How to Create an MPEG Movie
from an MPIV0 Video File
Purpose
This document describes how to make an MPEG movie from an
MPIV0 digital video file.
What You Need
You need:
- An MPIV0 file to be converted
- An SGI workstation in the
Visual Computing Laboratory
of the University of California, San Diego.

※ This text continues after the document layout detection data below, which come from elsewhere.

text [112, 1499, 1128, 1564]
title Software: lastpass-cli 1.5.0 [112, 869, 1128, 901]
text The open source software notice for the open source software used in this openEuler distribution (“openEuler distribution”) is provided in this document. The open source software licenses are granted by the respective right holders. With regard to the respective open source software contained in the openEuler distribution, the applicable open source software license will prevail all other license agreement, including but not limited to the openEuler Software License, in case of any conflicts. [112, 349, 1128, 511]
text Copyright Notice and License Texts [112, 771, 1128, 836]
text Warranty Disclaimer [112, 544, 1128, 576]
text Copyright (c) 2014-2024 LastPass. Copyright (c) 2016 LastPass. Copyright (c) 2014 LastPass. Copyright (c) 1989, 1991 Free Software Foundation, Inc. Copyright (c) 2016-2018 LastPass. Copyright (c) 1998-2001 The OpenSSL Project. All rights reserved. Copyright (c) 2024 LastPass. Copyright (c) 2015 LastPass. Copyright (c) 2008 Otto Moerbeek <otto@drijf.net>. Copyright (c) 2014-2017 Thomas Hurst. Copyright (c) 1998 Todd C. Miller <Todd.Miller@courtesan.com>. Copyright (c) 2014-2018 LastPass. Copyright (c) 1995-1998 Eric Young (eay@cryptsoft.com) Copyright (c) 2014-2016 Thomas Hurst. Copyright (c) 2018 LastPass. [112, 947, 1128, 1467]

- The path environment variable set so that you can execute
mpivtopnm,
the mpeg codec, and
the makempeg shell script. These should all be
in the /local/zizkov6/vsam/bin directory.
Step-by-Step Instructions
- Create a set of ppm images from the MPIV0 file using
mpivtopnm. For example:
mpivtopnm vid.mpiv vid
The above command converts the MPIV0 file, vid.mpiv, to the
set of ppm files named vid.0000.ppm,
vid.0001.ppm, vid.0002.ppm, and so on.
Note that should the MPIV0 happen to be BW8 format, then
mpivtopnm will produce black and white .pgm files that
are not suitable for the
makempeg script in the next step. If you have a BW8 MPIV0
file then convert the .pgm files to .ppm files using
the pgmtoppm converter.
- Use the makempeg shell script to create the mpeg
file. For example:
makempeg -fs 0 -fe 300 -fi 1 -base vid
makempeg has the following command line options.
- -fs #
- The number of the first frame in the sequence
- -fe #
- The number of the last frame in the sequence
- -fi #
- The increment between frame numbers
- -base string
- The base name of the files. The script expects files
named string.????.pgm where the ???? is a zero-padded 4-digit sequence number.
- -ext ext
- Specifies the file extension to use in case the script
cannot figure it out.
The above example produces an MPEG file named vid.mpg that
can be viewed with an MPEG player.
The shell script produces YUV files from the .ppm files, puts them in
/tmp (make sure there is enough room there) and converts the YUV to the
MPEG. Although the YUV files should be deleted automatically, it
doesn't hurt to check to see that they are gone. If the sequence is long you
could easily fill /tmp.
- Delete all of the .ppm and .pgm files to save disk
space. For example
rm vid.????.ppm
-
The MPEG file creation processes is now complete.